- _What to do_
Update the lines below by putting "В корзину" in place of "Купить" wherever it shows up, and keep everything else the same.

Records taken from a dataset
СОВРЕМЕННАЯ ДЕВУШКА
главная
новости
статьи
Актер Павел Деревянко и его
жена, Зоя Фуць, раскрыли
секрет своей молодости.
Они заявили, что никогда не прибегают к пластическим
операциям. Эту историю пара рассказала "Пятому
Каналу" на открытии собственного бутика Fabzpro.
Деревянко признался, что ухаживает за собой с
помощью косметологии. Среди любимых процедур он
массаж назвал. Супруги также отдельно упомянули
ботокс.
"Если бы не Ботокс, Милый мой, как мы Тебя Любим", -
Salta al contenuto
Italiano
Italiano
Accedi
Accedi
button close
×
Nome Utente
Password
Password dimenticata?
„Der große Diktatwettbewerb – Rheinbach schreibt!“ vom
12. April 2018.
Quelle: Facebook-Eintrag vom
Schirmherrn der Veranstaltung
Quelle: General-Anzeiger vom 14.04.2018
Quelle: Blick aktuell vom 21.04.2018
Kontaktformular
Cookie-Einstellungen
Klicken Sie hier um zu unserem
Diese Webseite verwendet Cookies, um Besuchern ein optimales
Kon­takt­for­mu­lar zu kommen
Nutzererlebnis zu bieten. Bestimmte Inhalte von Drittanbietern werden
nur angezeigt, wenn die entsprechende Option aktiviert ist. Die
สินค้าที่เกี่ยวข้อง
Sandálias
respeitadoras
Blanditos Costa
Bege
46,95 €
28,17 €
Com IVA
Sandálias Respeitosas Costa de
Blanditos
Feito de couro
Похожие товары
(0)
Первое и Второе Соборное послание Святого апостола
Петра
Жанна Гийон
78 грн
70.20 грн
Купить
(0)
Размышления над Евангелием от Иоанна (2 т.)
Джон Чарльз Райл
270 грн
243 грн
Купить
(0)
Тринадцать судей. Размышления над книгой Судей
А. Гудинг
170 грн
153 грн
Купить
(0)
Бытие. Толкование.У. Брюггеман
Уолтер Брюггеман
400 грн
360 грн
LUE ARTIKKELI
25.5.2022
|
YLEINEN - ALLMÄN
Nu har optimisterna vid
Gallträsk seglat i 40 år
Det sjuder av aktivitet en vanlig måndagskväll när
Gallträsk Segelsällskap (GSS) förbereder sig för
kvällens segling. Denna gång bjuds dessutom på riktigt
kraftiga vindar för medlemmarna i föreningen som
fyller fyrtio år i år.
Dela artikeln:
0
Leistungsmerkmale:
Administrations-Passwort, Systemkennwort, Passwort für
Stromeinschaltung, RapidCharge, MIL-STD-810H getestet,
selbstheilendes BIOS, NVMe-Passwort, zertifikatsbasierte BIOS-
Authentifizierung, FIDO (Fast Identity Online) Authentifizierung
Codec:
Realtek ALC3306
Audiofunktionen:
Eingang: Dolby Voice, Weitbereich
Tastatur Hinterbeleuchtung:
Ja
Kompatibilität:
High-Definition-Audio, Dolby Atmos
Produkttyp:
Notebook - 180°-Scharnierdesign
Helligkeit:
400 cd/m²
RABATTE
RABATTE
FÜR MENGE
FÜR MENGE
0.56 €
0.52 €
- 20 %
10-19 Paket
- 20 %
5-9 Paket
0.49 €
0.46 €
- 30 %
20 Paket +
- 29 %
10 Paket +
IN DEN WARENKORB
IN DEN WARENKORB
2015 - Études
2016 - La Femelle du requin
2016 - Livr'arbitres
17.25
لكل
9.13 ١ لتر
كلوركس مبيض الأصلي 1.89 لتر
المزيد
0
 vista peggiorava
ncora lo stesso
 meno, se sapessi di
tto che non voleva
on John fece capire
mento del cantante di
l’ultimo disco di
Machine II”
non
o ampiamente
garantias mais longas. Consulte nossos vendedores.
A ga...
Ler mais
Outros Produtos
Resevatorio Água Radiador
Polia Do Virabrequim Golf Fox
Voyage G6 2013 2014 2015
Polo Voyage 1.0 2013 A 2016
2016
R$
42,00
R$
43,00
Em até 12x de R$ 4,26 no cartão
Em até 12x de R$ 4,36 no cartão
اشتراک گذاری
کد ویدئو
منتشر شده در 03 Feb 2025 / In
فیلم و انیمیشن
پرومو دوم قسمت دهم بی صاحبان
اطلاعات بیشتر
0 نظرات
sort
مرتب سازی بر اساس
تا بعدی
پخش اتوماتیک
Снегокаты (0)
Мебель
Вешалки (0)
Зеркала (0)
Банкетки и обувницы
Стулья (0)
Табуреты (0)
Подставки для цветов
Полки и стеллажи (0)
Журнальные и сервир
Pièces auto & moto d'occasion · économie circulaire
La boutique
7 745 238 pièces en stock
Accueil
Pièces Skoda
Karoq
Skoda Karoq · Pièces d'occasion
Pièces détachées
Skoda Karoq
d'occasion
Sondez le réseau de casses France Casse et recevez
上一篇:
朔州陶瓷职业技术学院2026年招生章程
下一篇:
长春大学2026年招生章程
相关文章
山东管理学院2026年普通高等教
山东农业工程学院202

- _Result of the task_
СОВРЕМЕННАЯ ДЕВУШКА
главная
новости
статьи
Актер Павел Деревянко и его
жена, Зоя Фуць, раскрыли
секрет своей молодости.
Они заявили, что никогда не прибегают к пластическим
операциям. Эту историю пара рассказала "Пятому
Каналу" на открытии собственного бутика Fabzpro.
Деревянко признался, что ухаживает за собой с
помощью косметологии. Среди любимых процедур он
массаж назвал. Супруги также отдельно упомянули
ботокс.
"Если бы не Ботокс, Милый мой, как мы Тебя Любим", -
Salta al contenuto
Italiano
Italiano
Accedi
Accedi
button close
×
Nome Utente
Password
Password dimenticata?
„Der große Diktatwettbewerb – Rheinbach schreibt!“ vom
12. April 2018.
Quelle: Facebook-Eintrag vom
Schirmherrn der Veranstaltung
Quelle: General-Anzeiger vom 14.04.2018
Quelle: Blick aktuell vom 21.04.2018
Kontaktformular
Cookie-Einstellungen
Klicken Sie hier um zu unserem
Diese Webseite verwendet Cookies, um Besuchern ein optimales
Kon­takt­for­mu­lar zu kommen
Nutzererlebnis zu bieten. Bestimmte Inhalte von Drittanbietern werden
nur angezeigt, wenn die entsprechende Option aktiviert ist. Die
สินค้าที่เกี่ยวข้อง
Sandálias
respeitadoras
Blanditos Costa
Bege
46,95 €
28,17 €
Com IVA
Sandálias Respeitosas Costa de
Blanditos
Feito de couro
Похожие товары
(0)
Первое и Второе Соборное послание Святого апостола
Петра
Жанна Гийон
78 грн
70.20 грн
В корзину
(0)
Размышления над Евангелием от Иоанна (2 т.)
Джон Чарльз Райл
270 грн
243 грн
В корзину
(0)
Тринадцать судей. Размышления над книгой Судей
А. Гудинг
170 грн
153 грн
В корзину
(0)
Бытие. Толкование.У. Брюггеман
Уолтер Брюггеман
400 грн
360 грн
LUE ARTIKKELI
25.5.2022
|
YLEINEN - ALLMÄN
Nu har optimisterna vid
Gallträsk seglat i 40 år
Det sjuder av aktivitet en vanlig måndagskväll när
Gallträsk Segelsällskap (GSS) förbereder sig för
kvällens segling. Denna gång bjuds dessutom på riktigt
kraftiga vindar för medlemmarna i föreningen som
fyller fyrtio år i år.
Dela artikeln:
0
Leistungsmerkmale:
Administrations-Passwort, Systemkennwort, Passwort für
Stromeinschaltung, RapidCharge, MIL-STD-810H getestet,
selbstheilendes BIOS, NVMe-Passwort, zertifikatsbasierte BIOS-
Authentifizierung, FIDO (Fast Identity Online) Authentifizierung
Codec:
Realtek ALC3306
Audiofunktionen:
Eingang: Dolby Voice, Weitbereich
Tastatur Hinterbeleuchtung:
Ja
Kompatibilität:
High-Definition-Audio, Dolby Atmos
Produkttyp:
Notebook - 180°-Scharnierdesign
Helligkeit:
400 cd/m²
RABATTE
RABATTE
FÜR MENGE
FÜR MENGE
0.56 €
0.52 €
- 20 %
10-19 Paket
- 20 %
5-9 Paket
0.49 €
0.46 €
- 30 %
20 Paket +
- 29 %
10 Paket +
IN DEN WARENKORB
IN DEN WARENKORB
2015 - Études
2016 - La Femelle du requin
2016 - Livr'arbitres
17.25
لكل
9.13 ١ لتر
كلوركس مبيض الأصلي 1.89 لتر
المزيد
0
 vista peggiorava
ncora lo stesso
 meno, se sapessi di
tto che non voleva
on John fece capire
mento del cantante di
l’ultimo disco di
Machine II”
non
o ampiamente
garantias mais longas. Consulte nossos vendedores.
A ga...
Ler mais
Outros Produtos
Resevatorio Água Radiador
Polia Do Virabrequim Golf Fox
Voyage G6 2013 2014 2015
Polo Voyage 1.0 2013 A 2016
2016
R$
42,00
R$
43,00
Em até 12x de R$ 4,26 no cartão
Em até 12x de R$ 4,36 no cartão
اشتراک گذاری
کد ویدئو
منتشر شده در 03 Feb 2025 / In
فیلم و انیمیشن
پرومو دوم قسمت دهم بی صاحبان
اطلاعات بیشتر
0 نظرات
sort
مرتب سازی بر اساس
تا بعدی
پخش اتوماتیک
Снегокаты (0)
Мебель
Вешалки (0)
Зеркала (0)
Банкетки и обувницы
Стулья (0)
Табуреты (0)
Подставки для цветов
Полки и стеллажи (0)
Журнальные и сервир
Pièces auto & moto d'occasion · économie circulaire
La boutique
7 745 238 pièces en stock
Accueil
Pièces Skoda
Karoq
Skoda Karoq · Pièces d'occasion
Pièces détachées
Skoda Karoq
d'occasion
Sondez le réseau de casses France Casse et recevez
上一篇:
朔州陶瓷职业技术学院2026年招生章程
下一篇:
长春大学2026年招生章程
相关文章
山东管理学院2026年普通高等教
山东农业工程学院202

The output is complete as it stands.